Like the one where an overweight woman lunged at an officer with a butcher knife.
"She falls down and the knife goes all the way in her gut! I mean, to the hilt! And she lived!" He's clearly still amazed.
"And then we had the naked burglar in Philadelphia. The cops answer the call, and the guy's on PCP, which for some reason makes people take their clothes off," Langley said.
Not every episode of "Cops" is like that. Even so, the prospect of seeing something unexpected, unhinged or simply true-to-life has kept viewers -- more than 6 million on average last season -- tuning to "Cops" each Saturday since March 1989. (Two half-hours air back-to-back at 7 p.m. on Fox.)
But you don't have to watch "Cops" to have felt its cultural impact.
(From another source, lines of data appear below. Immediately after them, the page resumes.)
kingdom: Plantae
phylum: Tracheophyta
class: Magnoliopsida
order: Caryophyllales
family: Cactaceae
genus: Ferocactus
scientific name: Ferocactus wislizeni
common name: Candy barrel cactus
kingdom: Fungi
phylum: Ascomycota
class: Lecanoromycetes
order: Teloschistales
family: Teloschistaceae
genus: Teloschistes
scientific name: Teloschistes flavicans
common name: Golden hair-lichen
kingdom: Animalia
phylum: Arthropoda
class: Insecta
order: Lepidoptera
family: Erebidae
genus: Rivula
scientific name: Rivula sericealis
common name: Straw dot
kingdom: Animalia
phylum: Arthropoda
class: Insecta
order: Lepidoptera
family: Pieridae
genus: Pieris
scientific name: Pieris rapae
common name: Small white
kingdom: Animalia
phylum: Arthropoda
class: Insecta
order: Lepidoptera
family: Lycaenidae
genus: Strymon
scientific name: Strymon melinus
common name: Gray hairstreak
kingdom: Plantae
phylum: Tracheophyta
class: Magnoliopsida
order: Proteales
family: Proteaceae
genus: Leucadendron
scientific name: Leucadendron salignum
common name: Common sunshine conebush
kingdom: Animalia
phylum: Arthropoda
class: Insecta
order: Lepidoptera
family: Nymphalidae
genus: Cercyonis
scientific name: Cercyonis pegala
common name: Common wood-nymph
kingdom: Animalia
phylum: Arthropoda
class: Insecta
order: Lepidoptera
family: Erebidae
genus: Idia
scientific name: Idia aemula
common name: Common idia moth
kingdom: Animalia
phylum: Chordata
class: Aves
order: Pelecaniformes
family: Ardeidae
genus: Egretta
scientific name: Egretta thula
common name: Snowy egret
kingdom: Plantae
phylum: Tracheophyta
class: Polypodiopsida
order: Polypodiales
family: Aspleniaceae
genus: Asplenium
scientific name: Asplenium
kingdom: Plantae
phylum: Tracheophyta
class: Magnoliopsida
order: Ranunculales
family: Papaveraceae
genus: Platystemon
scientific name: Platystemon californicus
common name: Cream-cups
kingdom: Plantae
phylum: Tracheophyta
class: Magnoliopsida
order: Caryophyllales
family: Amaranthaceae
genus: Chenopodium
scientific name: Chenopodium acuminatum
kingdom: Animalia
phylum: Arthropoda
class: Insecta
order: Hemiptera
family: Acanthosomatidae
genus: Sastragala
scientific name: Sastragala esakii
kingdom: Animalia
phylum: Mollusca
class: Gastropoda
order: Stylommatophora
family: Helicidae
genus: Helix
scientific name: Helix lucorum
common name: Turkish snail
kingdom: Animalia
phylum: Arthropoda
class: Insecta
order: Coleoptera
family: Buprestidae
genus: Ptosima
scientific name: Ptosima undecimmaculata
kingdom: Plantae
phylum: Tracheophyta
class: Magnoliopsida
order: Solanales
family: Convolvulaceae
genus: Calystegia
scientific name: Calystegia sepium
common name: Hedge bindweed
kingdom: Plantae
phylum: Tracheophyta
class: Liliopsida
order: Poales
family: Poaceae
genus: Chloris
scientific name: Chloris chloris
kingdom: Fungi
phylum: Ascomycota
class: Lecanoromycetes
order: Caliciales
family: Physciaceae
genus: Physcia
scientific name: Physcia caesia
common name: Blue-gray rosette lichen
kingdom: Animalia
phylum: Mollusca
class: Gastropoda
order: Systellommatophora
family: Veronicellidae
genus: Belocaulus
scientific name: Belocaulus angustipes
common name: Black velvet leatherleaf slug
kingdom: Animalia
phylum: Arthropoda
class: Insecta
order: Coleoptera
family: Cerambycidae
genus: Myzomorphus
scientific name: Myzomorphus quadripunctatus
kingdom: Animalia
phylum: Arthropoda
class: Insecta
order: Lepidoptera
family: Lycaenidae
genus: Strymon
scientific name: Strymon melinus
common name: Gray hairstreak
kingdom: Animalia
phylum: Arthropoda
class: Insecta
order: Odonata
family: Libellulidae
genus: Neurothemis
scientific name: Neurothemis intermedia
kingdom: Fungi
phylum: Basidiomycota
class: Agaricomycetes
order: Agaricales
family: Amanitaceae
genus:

Countless scripted and reality series have borrowed its "video verite" storytelling style.
"Cops" is an institution, however unlikely. And lodged off the beaten path on TV's least-watched night. Which suits Langley fine.
"Each new Fox exec comes in and has a lot of other issues to take care of every other night," Langley says. "Then he gets to Saturday and goes, 'Oh, we got "Cops," let's just leave that alone.' So we're very happy, just plugging along."
Come fall, "Cops" will be plugging along for its 20th season, its camera crews (10 of them) continuing to patrol the nation gathering 400 hours of footage per week for each episode.
It was in the early 1980s that Langley, an academic-turned-documentary filmmaker, had the idea for "Cops." He envisioned a no-frills cinematic ride-along with police that would capture the job, on the street, through their eyes.
But when he pitched it to the networks, he couldn't get arrested.
"Nobody thought you could do a series without a host, without a narrator, without a script or without actors," Langley said.
A writer's strike in 1988 and the threat of an actors' strike suddenly made the show seem possible to Fox executives.
And when "Cops" premiered on the struggling new network, it made a splash.
"It had a big 'wow factor,'" Langley recalled. "'Documentary in extremis' ... 'existential variety show' ... things that people weren't used to seeing."
It also seemed to put cops in a highly favorable light.
"It's told from the point of view of police officers," says Morgan Langley, John's 33-year-old son and vice president of his production company. "Because of that, people assume that the show has a very pro-law-enforcement message."
"But we're not editorializing about what we show you," the 64-year-old John Langley cautioned. "We don't say it's THE truth, but we're saying it's certainly A truth.
"I was not exactly police-friendly when I first got into this," he added. "I mean, I'm a kid of the '60s. In my day, police weren't so popular. But once I started doing the show, I learned that people in public service can be very heroic."
And no one is playing to the camera, he insists.
"When a cop is chasing a guy in a stolen car, the viewer can say, 'Well, the camera's there, it must really alter things because of the Heisenberg Principle of Uncertainty."' Langley said with a laugh. "That's a crock! They don't know the camera's even there -- trust me!"
"I think 'Cops' has a purity that scripted shows and `managed reality' shows don't have," says his son. "You're not getting kids drunk and telling them to live together."
Granted, "Cops" sticks to an unyielding format. Each half-hour comprises an action segment, then a slow-things-down segment, then a leave-the-viewer-with-a-message segment.
For instance: In one recent episode, a cop in Boston gave chase to a youth with a gun. Then Las Vegas cops patiently defused a domestic dispute. And finally in Boise, Idaho, a cop displayed remarkable compassion for a pair of troubled women (with a reminder to all: Stay off crack).
This all suggests that "Cops" isn't so much about crime as about everyday people who get themselves jammed up with society and each other -- and how the cops who encounter them try to sort it out. John Langley's idea has worked for almost two decades. People being people, "Cops" just might last forever.